On Anathem and points of view

If you’re a frequent reader of metacool, no doubt you’ve noticed that I’ve had a book parked on the nightstand for more than a month.  I’m pleased to report that I’ve spent the past month reading Anathem, the latest work by Neal Stephenson.  Actually, you don’t just read a Stephenson book like Anathem, you inhale it, such is the totality of the environment he’s able to  create.  Without giving away the plot — or even pretending to be able to summarize its complexity — let’s just say that the book explores topics as a varied as the space-time continuum, the concept of time itself, and the the notion of topology as destiny, all delivered in a tasty package of vivid characters and zesty dialog.

One of the many reasons I like Stephenson’s writing is that I always learn something about the process of bringing cool stuff to life.  One of the characters in Anathem is a very large clock.  The clock was designed a long time ago, and was built to last.  I admire the following passages from page 94 of the book, which are spoken by an engineer and a monk of sorts discussing the design of the clock, because of how to they speak to the concept of point of view:

“This just isn’t the way to do it!”

“Do what?”

“Build a clock that’s supposed to keep going for thousands of years!”

“Why not?”

“Well, just look at all those chains, for one thing!  All the pins, the bearing surfaces, the linkages — each one a place where something can break, wear out, get dirty, corrode… what were the designers thinking, anyway?”

“They were thinking that plenty of avout would always be here to maintain it.  But I take your point.  Some of the other Millennium Clocks are more like what you have in mind: designed so that they can run form millennia with no maintenance at all.  It just depends on what sort of statement the designer wanted to make.”

Exactly: a point of view is the set of conscious constraints a design thinker adopts in order to make a specific statement.  In the case of Anathem’s Millenium Clock, it is about a design which can be complex and nuanced because of a ready supply of labor to run and maintain its myriad mechanisms.  Another point of view could have been to design a very simple clock with few moving parts, the extreme version of this point of view being a sundial.

I submit to you that, as a rule, things that are remarkable are born from a strong point of view.  Those that are not remarkable are often the result of a muddled point of view, or no point of view at all.  Having a point of view requires making choices among many possible alternatives.  Having a point of view means having a vision of what good looks like as a means to make those choices.  You can feel it when something was created with that vision in mind.  And when that vision was not in play, you can feel the lack of it.

3 thoughts on “On Anathem and points of view

  1. Inhale – Best definition I’ve heard for a NS reading experience. His best books “permeate” your mind / soul during their reading, and usually long after.

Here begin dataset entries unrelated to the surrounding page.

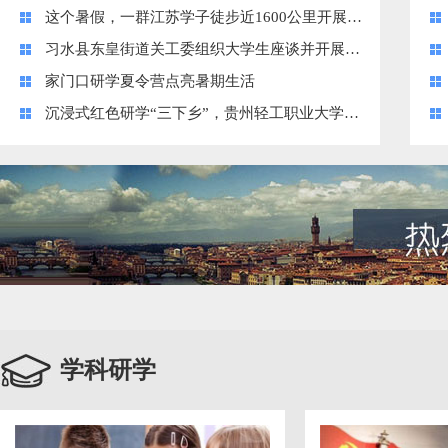
这个暑假，一群江苏学子徒步近1600公里开展红色研学
习水县东皇街道关工委组织大学生座谈并开展生态研学实践活动
家门口研学夏令营点亮暑期生活
沉浸式红色研学“三下乡”，贵州轻工职业大学实践团重走长征路
学科研学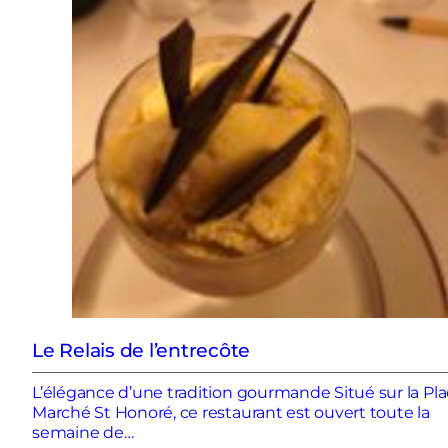
Le Relais de l’entrecôte
L’élégance d’une tradition gourmande Situé sur la Pl
Marché St Honoré, ce restaurant est ouvert toute la
semaine de…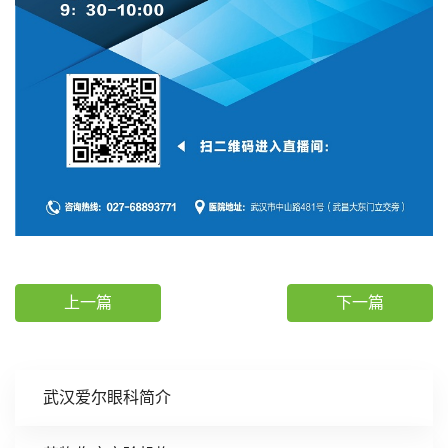
上一篇
下一篇
武汉爱尔眼科简介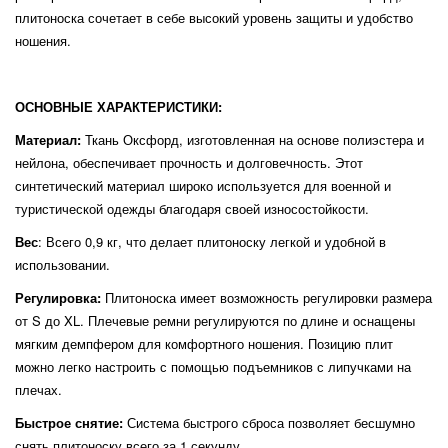
плитоноска сочетает в себе высокий уровень защиты и удобство
ношения.
ОСНОВНЫЕ ХАРАКТЕРИСТИКИ:
Материал:
Ткань Оксфорд, изготовленная на основе полиэстера и
нейлона, обеспечивает прочность и долговечность. Этот
синтетический материал широко используется для военной и
туристической одежды благодаря своей износостойкости.
Вес
: Всего 0,9 кг, что делает плитоноску легкой и удобной в
использовании.
Регулировка:
Плитоноска имеет возможность регулировки размера
от S до XL. Плечевые ремни регулируются по длине и оснащены
мягким демпфером для комфортного ношения. Позицию плит
можно легко настроить с помощью подъемников с липучками на
плечах.
Быстрое снятие:
Система быстрого сброса позволяет бесшумно
снять плитоноску всего за 1 секунду.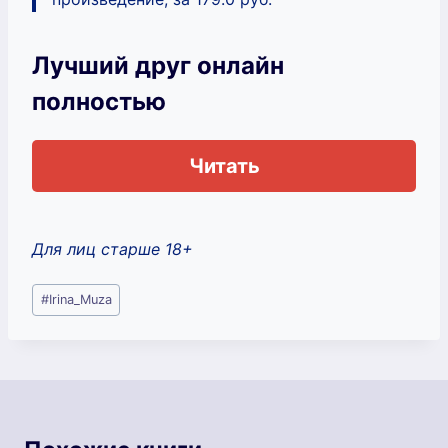
Лучший друг онлайн
полностью
Читать
Для лиц старше 18+
Метки
#
Irina_Muza
записи: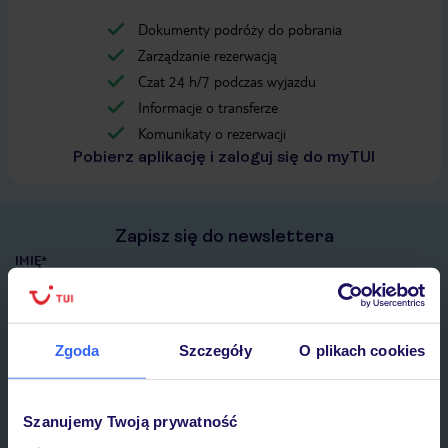
Dokumenty podróży do pobrania
Zarządzanie rezerwacją
Czat 24 h/7 podczas wyjazdu
Informacje o transferze
Komunikaty o rezerwacji
Pobierz aplikację i zaloguj się do myTUI
Zapisz się do newslettera
IMIĘ*
E-MAIL*
Zgoda
Szczegóły
O plikach cookies
Wyrażam zgodę na przetwarzanie danych osobowych przez TUI
Poland Sp. z o.o. i TUI Poland Dystrybucja Sp. z o.o. w celach
Szanujemy Twoją prywatność
marketingowych, w zakresie oraz celu wskazanym w
„Informacji o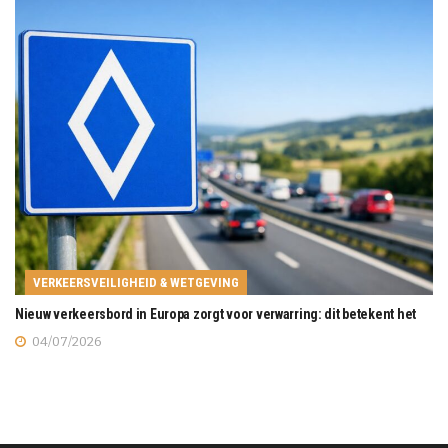
VERKEERSVEILIGHEID & WETGEVING
Nieuw verkeersbord in Europa zorgt voor verwarring: dit betekent het
04/07/2026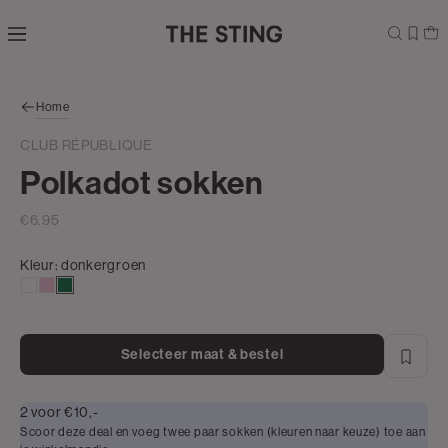
Navigeer
direct naar
de
hoofdinhoud
Open de
Home
zoekbalk
Navigeer
CLUB RÉPUBLIQUE
direct
Polkadot sokken
naar de
footer
€6.95
Kleur:
donkergroen
wit
lichtroze
donkergroen
Selecteer maat & bestel
2 voor €10,-
Scoor deze deal en voeg twee paar sokken (kleuren naar keuze) toe aan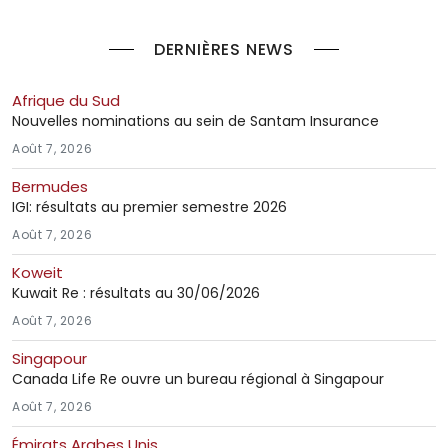
DERNIÈRES NEWS
Afrique du Sud
Nouvelles nominations au sein de Santam Insurance
Août 7, 2026
Bermudes
IGI: résultats au premier semestre 2026
Août 7, 2026
Koweit
Kuwait Re : résultats au 30/06/2026
Août 7, 2026
Singapour
Canada Life Re ouvre un bureau régional à Singapour
Août 7, 2026
Émirats Arabes Unis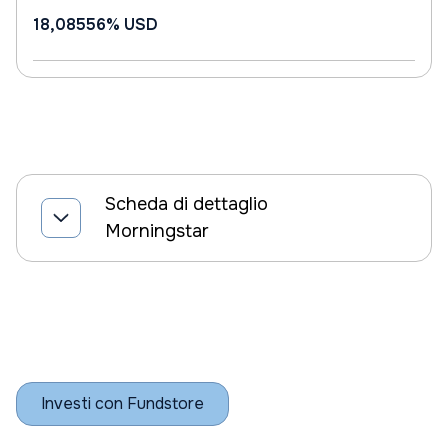
18,08556%
USD
Scheda di dettaglio
Morningstar
Investi con Fundstore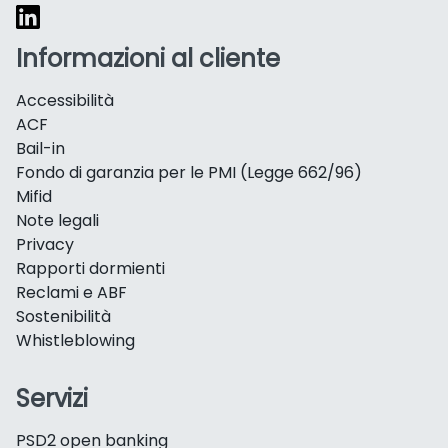
Informazioni al cliente
Accessibilità
ACF
Bail-in
Fondo di garanzia per le PMI (Legge 662/96)
Mifid
Note legali
Privacy
Rapporti dormienti
Reclami e ABF
Sostenibilità
Whistleblowing
Servizi
PSD2 open banking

  2. I haven’t read Anathem (not sure it’s available yet in Australia), but I understood the final part of the section you quoted:
    “They were thinking that plenty of avout would always be here to maintain it. But I take your point. Some of the other Millennium Clocks are more like what you have in mind: designed so that they can run form millennia with no maintenance at all. It just depends on what sort of statement the designer wanted to make”
    as meaning that the clock was designed to *require* maintenance. A clock that’s designed to run without maintenance doesn’t require a collection of followers to maintain it. That is, the millennium clock was designed to be a social object to be engagd with and a point of focus for the faithful, rather than something remote from the faithful.